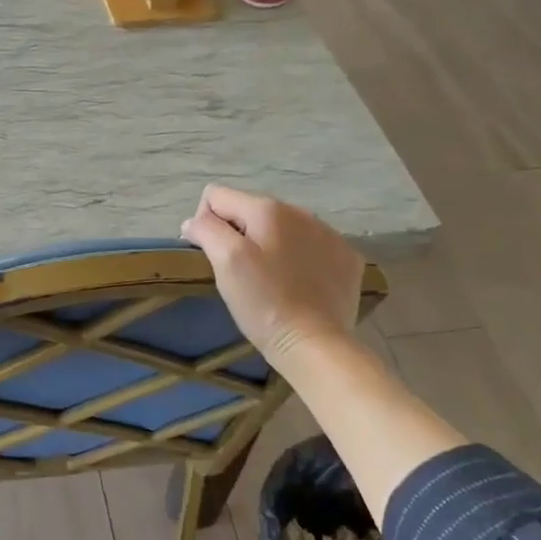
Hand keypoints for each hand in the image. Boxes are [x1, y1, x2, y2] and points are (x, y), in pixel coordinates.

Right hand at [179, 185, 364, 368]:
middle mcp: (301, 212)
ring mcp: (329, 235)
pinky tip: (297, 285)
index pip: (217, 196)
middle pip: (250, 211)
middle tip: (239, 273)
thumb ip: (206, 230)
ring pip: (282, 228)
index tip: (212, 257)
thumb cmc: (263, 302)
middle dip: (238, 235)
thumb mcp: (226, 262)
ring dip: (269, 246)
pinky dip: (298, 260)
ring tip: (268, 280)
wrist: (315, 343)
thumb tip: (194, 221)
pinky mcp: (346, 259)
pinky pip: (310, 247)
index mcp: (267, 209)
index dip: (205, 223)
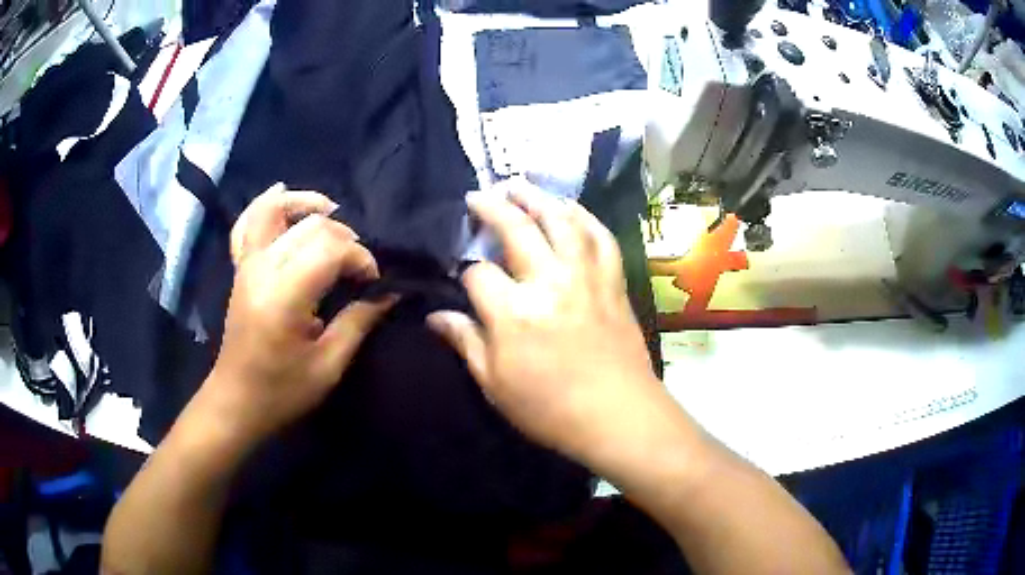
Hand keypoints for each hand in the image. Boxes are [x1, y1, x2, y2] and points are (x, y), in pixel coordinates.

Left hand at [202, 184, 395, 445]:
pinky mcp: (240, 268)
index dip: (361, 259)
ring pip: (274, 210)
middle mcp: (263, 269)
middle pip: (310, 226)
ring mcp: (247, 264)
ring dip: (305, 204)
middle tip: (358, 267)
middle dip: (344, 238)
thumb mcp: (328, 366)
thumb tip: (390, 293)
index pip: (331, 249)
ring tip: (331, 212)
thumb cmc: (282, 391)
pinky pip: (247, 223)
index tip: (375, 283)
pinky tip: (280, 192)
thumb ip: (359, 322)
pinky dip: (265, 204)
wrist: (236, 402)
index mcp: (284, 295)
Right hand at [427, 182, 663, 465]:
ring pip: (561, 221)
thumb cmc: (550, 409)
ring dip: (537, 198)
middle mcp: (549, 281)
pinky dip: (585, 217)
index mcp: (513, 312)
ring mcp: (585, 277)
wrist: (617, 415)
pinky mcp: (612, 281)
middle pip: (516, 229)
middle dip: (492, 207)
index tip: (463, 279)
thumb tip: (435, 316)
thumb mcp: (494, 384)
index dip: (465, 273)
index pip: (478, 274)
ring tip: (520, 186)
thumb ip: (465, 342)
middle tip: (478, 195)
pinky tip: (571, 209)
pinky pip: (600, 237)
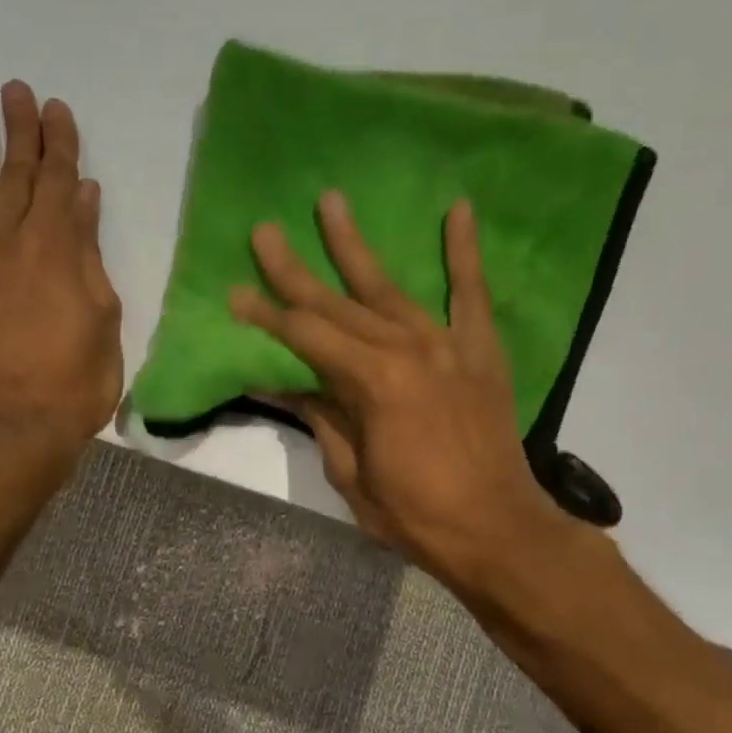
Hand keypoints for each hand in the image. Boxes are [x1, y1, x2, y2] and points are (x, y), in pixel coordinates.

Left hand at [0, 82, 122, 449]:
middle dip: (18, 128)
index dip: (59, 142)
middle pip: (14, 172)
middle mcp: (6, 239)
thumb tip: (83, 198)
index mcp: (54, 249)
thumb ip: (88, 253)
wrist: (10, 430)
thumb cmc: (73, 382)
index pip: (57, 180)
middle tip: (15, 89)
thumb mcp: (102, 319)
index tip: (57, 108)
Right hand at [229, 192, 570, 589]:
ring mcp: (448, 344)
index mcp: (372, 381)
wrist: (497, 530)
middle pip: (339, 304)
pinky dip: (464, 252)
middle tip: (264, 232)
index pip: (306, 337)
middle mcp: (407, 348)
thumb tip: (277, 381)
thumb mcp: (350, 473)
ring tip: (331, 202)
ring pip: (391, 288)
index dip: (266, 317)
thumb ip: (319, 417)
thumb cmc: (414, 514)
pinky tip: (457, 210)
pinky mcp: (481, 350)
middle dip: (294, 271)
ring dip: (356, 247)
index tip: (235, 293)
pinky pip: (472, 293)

+ + +

Task to complete -
Working from the entries above, reproduce exactly and only the lines beginning with the line that has "pinky dip: (298, 260)" and ending with the line that has "thumb mcp: (102, 319)"; omit all pictures.

Task output -
pinky dip: (298, 260)
ring tip: (268, 280)
wrist: (315, 343)
thumb tip: (194, 221)
pinky mcp: (346, 259)
pinky pip: (310, 247)
index mcp: (267, 209)
index dip: (205, 223)
Hand keypoints for each hand in the image. Boxes are [x1, y1, x2, y2] and points are (x, y), in pixel coordinates.

Left hand at [202, 184, 395, 445]:
pinky mcp: (240, 268)
index dip: (361, 259)
ring pip: (274, 210)
middle mcp: (263, 269)
middle pip: (310, 226)
ring mcp: (247, 264)
ring dip: (305, 204)
middle tip: (358, 267)
middle dip: (344, 238)
thumb mcp: (328, 366)
thumb tip: (390, 293)
index pip: (331, 249)
ring tip: (331, 212)
thumb cmc: (282, 391)
pinky pip: (247, 223)
index tip: (375, 283)
pinky tip: (280, 192)
thumb ip: (359, 322)
pinky dip: (265, 204)
wrist: (236, 402)
index mcp: (284, 295)
Right hand at [427, 182, 663, 465]:
ring pip: (561, 221)
thumb cmc: (550, 409)
ring dip: (537, 198)
middle mcp: (549, 281)
pinky dip: (585, 217)
index mcp: (513, 312)
ring mcp: (585, 277)
wrist: (617, 415)
pinky mcp: (612, 281)
middle pip: (516, 229)
middle dip: (492, 207)
index tip: (463, 279)
thumb tip: (435, 316)
thumb mcp: (494, 384)
index dip: (465, 273)
index pip: (478, 274)
ring tip: (520, 186)
thumb ip: (465, 342)
middle tip: (478, 195)
pinky tip: (571, 209)
pinky pip: (600, 237)
Hand keypoints for each hand in the image. Boxes are [x1, y1, x2, y2] and points are (x, y), in pixel coordinates.

Left hand at [0, 82, 122, 449]:
middle dip: (18, 128)
index dip: (59, 142)
middle pip: (14, 172)
middle mcp: (6, 239)
thumb tip: (83, 198)
index mcp: (54, 249)
thumb ip: (88, 253)
wrist: (10, 430)
thumb cmc: (73, 382)
index pip: (57, 180)
middle tip: (15, 89)
thumb mcp: (102, 319)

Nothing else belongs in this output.